▶ _WORK ITEM_
Gather all lines in the entries below that include the word "Animals".

+ + + + +

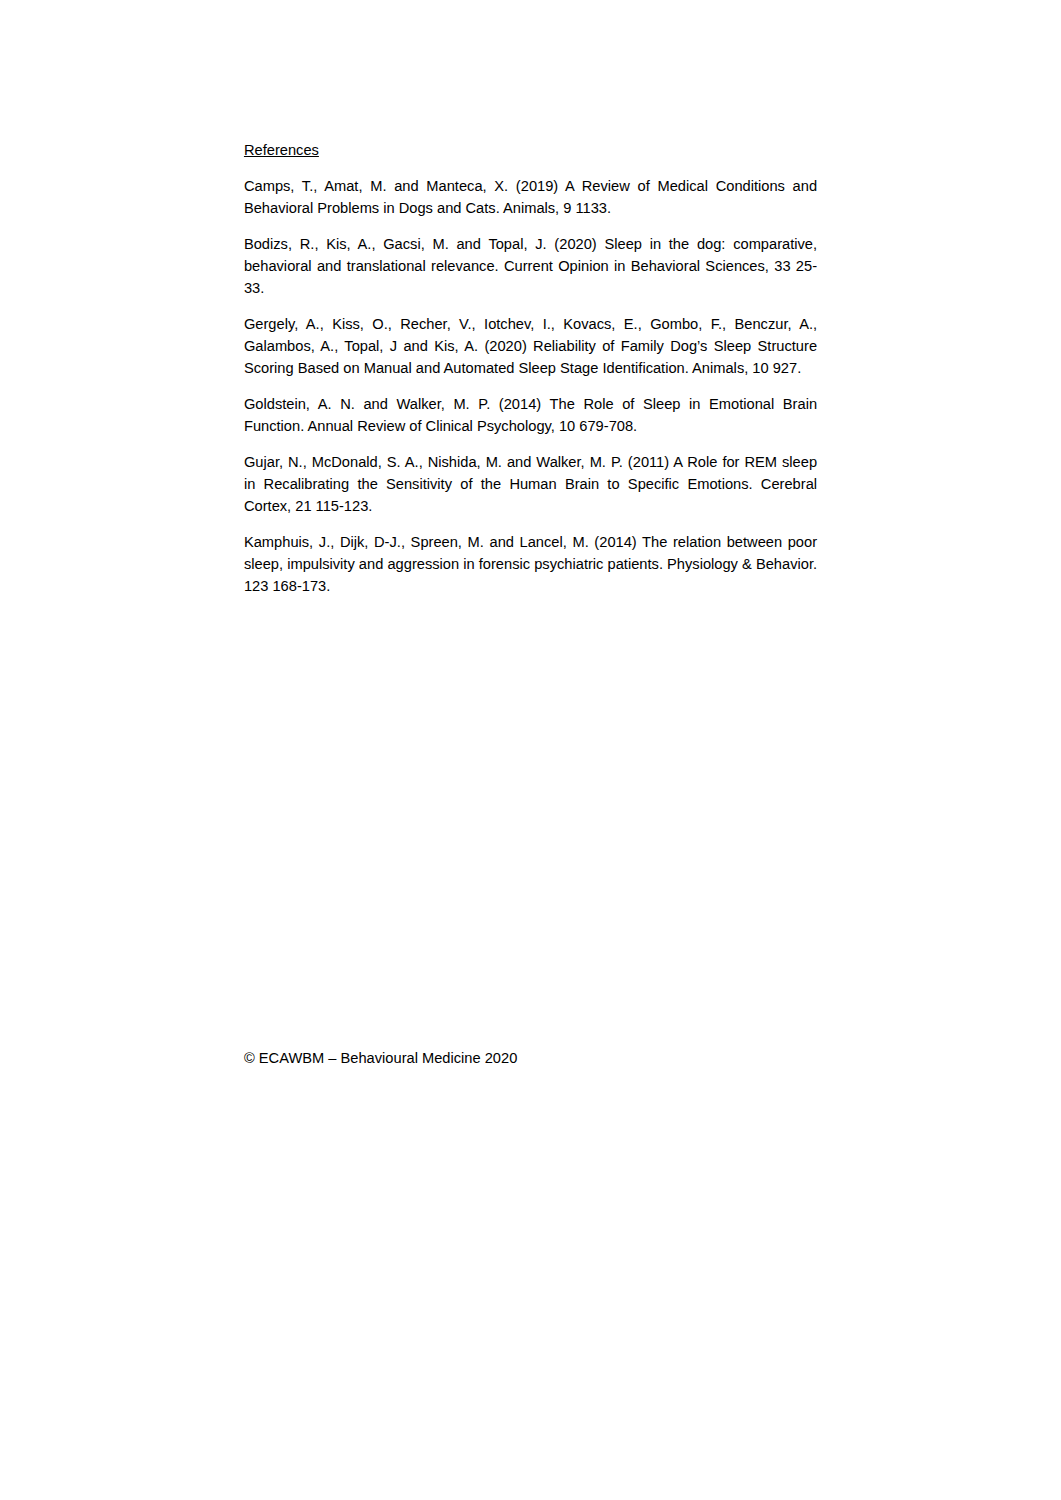References
Camps, T., Amat, M. and Manteca, X. (2019) A Review of Medical Conditions and Behavioral Problems in Dogs and Cats. Animals, 9 1133.
Bodizs, R., Kis, A., Gacsi, M. and Topal, J. (2020) Sleep in the dog: comparative, behavioral and translational relevance. Current Opinion in Behavioral Sciences, 33 25-33.
Gergely, A., Kiss, O., Recher, V., Iotchev, I., Kovacs, E., Gombo, F., Benczur, A., Galambos, A., Topal, J and Kis, A. (2020) Reliability of Family Dog’s Sleep Structure Scoring Based on Manual and Automated Sleep Stage Identification. Animals, 10 927.
Goldstein, A. N. and Walker, M. P. (2014) The Role of Sleep in Emotional Brain Function. Annual Review of Clinical Psychology, 10 679-708.
Gujar, N., McDonald, S. A., Nishida, M. and Walker, M. P. (2011) A Role for REM sleep in Recalibrating the Sensitivity of the Human Brain to Specific Emotions. Cerebral Cortex, 21 115-123.
Kamphuis, J., Dijk, D-J., Spreen, M. and Lancel, M. (2014) The relation between poor sleep, impulsivity and aggression in forensic psychiatric patients. Physiology & Behavior. 123 168-173.
© ECAWBM – Behavioural Medicine 2020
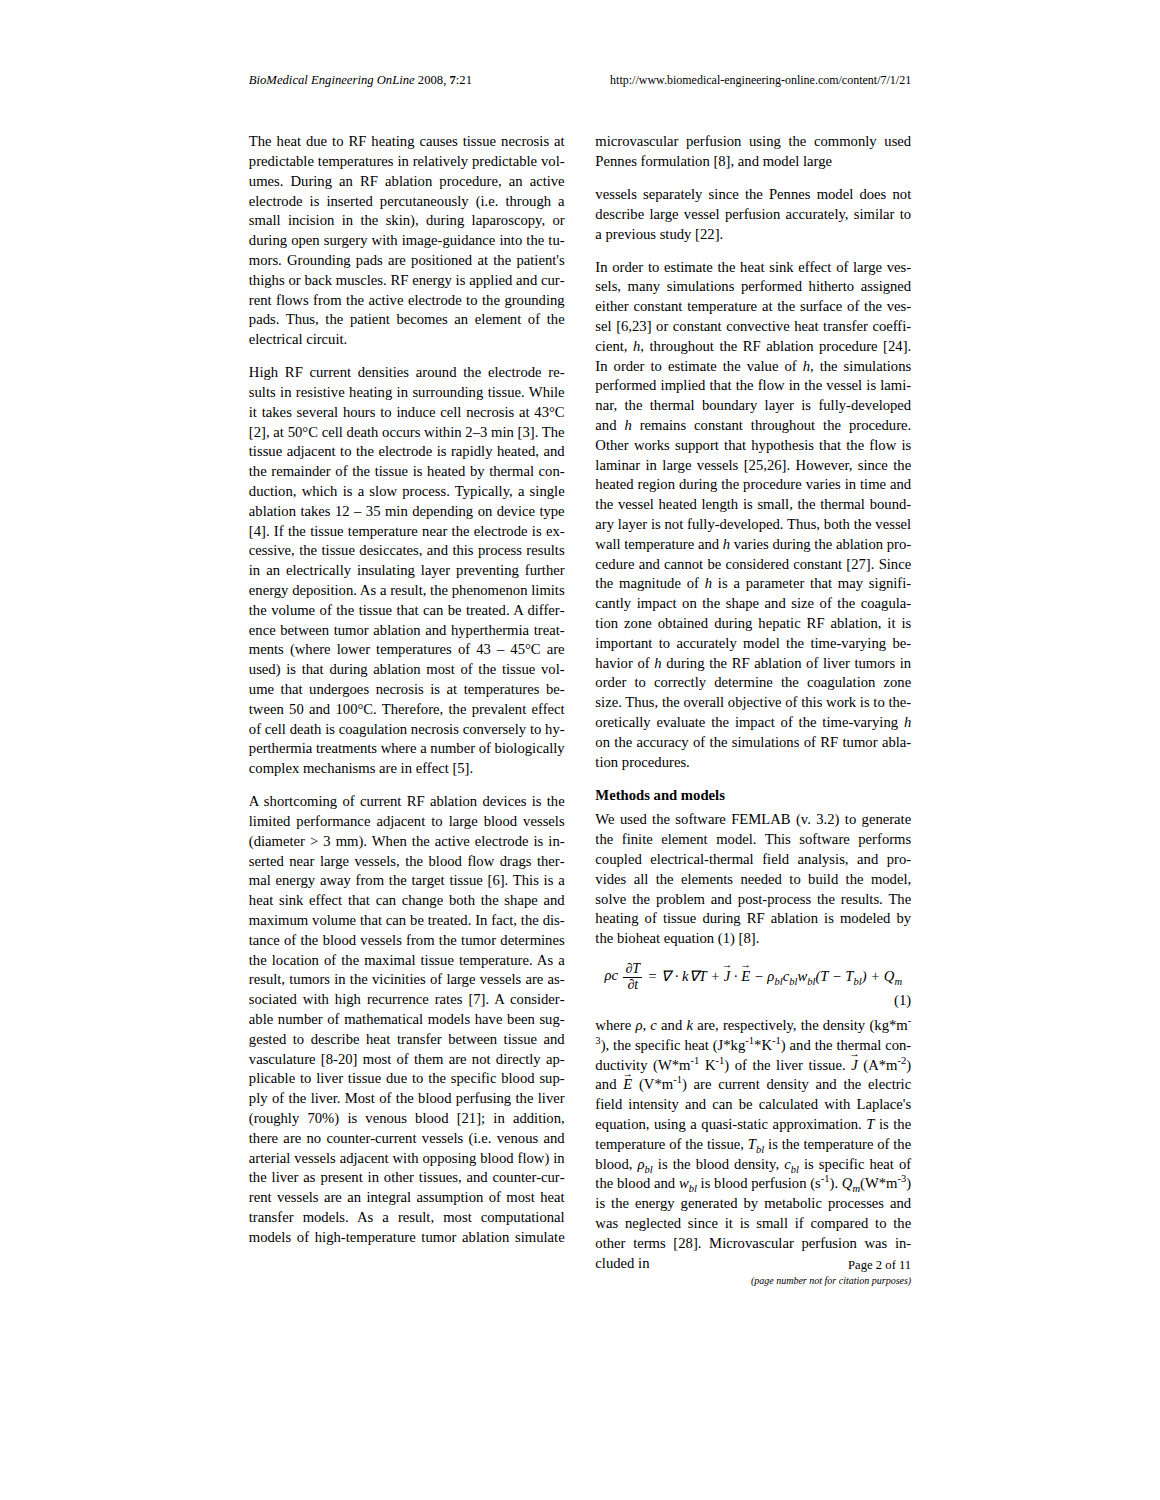BioMedical Engineering OnLine 2008, 7:21
http://www.biomedical-engineering-online.com/content/7/1/21
The heat due to RF heating causes tissue necrosis at predictable temperatures in relatively predictable volumes. During an RF ablation procedure, an active electrode is inserted percutaneously (i.e. through a small incision in the skin), during laparoscopy, or during open surgery with image-guidance into the tumors. Grounding pads are positioned at the patient's thighs or back muscles. RF energy is applied and current flows from the active electrode to the grounding pads. Thus, the patient becomes an element of the electrical circuit.
High RF current densities around the electrode results in resistive heating in surrounding tissue. While it takes several hours to induce cell necrosis at 43°C [2], at 50°C cell death occurs within 2–3 min [3]. The tissue adjacent to the electrode is rapidly heated, and the remainder of the tissue is heated by thermal conduction, which is a slow process. Typically, a single ablation takes 12 – 35 min depending on device type [4]. If the tissue temperature near the electrode is excessive, the tissue desiccates, and this process results in an electrically insulating layer preventing further energy deposition. As a result, the phenomenon limits the volume of the tissue that can be treated. A difference between tumor ablation and hyperthermia treatments (where lower temperatures of 43 – 45°C are used) is that during ablation most of the tissue volume that undergoes necrosis is at temperatures between 50 and 100°C. Therefore, the prevalent effect of cell death is coagulation necrosis conversely to hyperthermia treatments where a number of biologically complex mechanisms are in effect [5].
A shortcoming of current RF ablation devices is the limited performance adjacent to large blood vessels (diameter > 3 mm). When the active electrode is inserted near large vessels, the blood flow drags thermal energy away from the target tissue [6]. This is a heat sink effect that can change both the shape and maximum volume that can be treated. In fact, the distance of the blood vessels from the tumor determines the location of the maximal tissue temperature. As a result, tumors in the vicinities of large vessels are associated with high recurrence rates [7]. A considerable number of mathematical models have been suggested to describe heat transfer between tissue and vasculature [8-20] most of them are not directly applicable to liver tissue due to the specific blood supply of the liver. Most of the blood perfusing the liver (roughly 70%) is venous blood [21]; in addition, there are no counter-current vessels (i.e. venous and arterial vessels adjacent with opposing blood flow) in the liver as present in other tissues, and counter-current vessels are an integral assumption of most heat transfer models. As a result, most computational models of high-temperature tumor ablation simulate microvascular perfusion using the commonly used Pennes formulation [8], and model large
vessels separately since the Pennes model does not describe large vessel perfusion accurately, similar to a previous study [22].
In order to estimate the heat sink effect of large vessels, many simulations performed hitherto assigned either constant temperature at the surface of the vessel [6,23] or constant convective heat transfer coefficient, h, throughout the RF ablation procedure [24]. In order to estimate the value of h, the simulations performed implied that the flow in the vessel is laminar, the thermal boundary layer is fully-developed and h remains constant throughout the procedure. Other works support that hypothesis that the flow is laminar in large vessels [25,26]. However, since the heated region during the procedure varies in time and the vessel heated length is small, the thermal boundary layer is not fully-developed. Thus, both the vessel wall temperature and h varies during the ablation procedure and cannot be considered constant [27]. Since the magnitude of h is a parameter that may significantly impact on the shape and size of the coagulation zone obtained during hepatic RF ablation, it is important to accurately model the time-varying behavior of h during the RF ablation of liver tumors in order to correctly determine the coagulation zone size. Thus, the overall objective of this work is to theoretically evaluate the impact of the time-varying h on the accuracy of the simulations of RF tumor ablation procedures.
Methods and models
We used the software FEMLAB (v. 3.2) to generate the finite element model. This software performs coupled electrical-thermal field analysis, and provides all the elements needed to build the model, solve the problem and post-process the results. The heating of tissue during RF ablation is modeled by the bioheat equation (1) [8].
ρc ∂T∂t = ∇ · k∇T + J · E − ρblcblwbl(T − Tbl) + Qm (1)
where ρ, c and k are, respectively, the density (kg*m-3), the specific heat (J*kg-1*K-1) and the thermal conductivity (W*m-1 K-1) of the liver tissue. J (A*m-2) and E (V*m-1) are current density and the electric field intensity and can be calculated with Laplace's equation, using a quasi-static approximation. T is the temperature of the tissue, Tbl is the temperature of the blood, ρbl is the blood density, cbl is specific heat of the blood and wbl is blood perfusion (s-1). Qm(W*m-3) is the energy generated by metabolic processes and was neglected since it is small if compared to the other terms [28]. Microvascular perfusion was included in
Page 2 of 11
(page number not for citation purposes)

+ + + + +

▶ _EXERCISE SOLUTION_
Camps, T., Amat, M. and Manteca, X. (2019) A Review of Medical Conditions and Behavioral Problems in Dogs and Cats. Animals, 9 1133.
Gergely, A., Kiss, O., Recher, V., Iotchev, I., Kovacs, E., Gombo, F., Benczur, A., Galambos, A., Topal, J and Kis, A. (2020) Reliability of Family Dog’s Sleep Structure Scoring Based on Manual and Automated Sleep Stage Identification. Animals, 10 927.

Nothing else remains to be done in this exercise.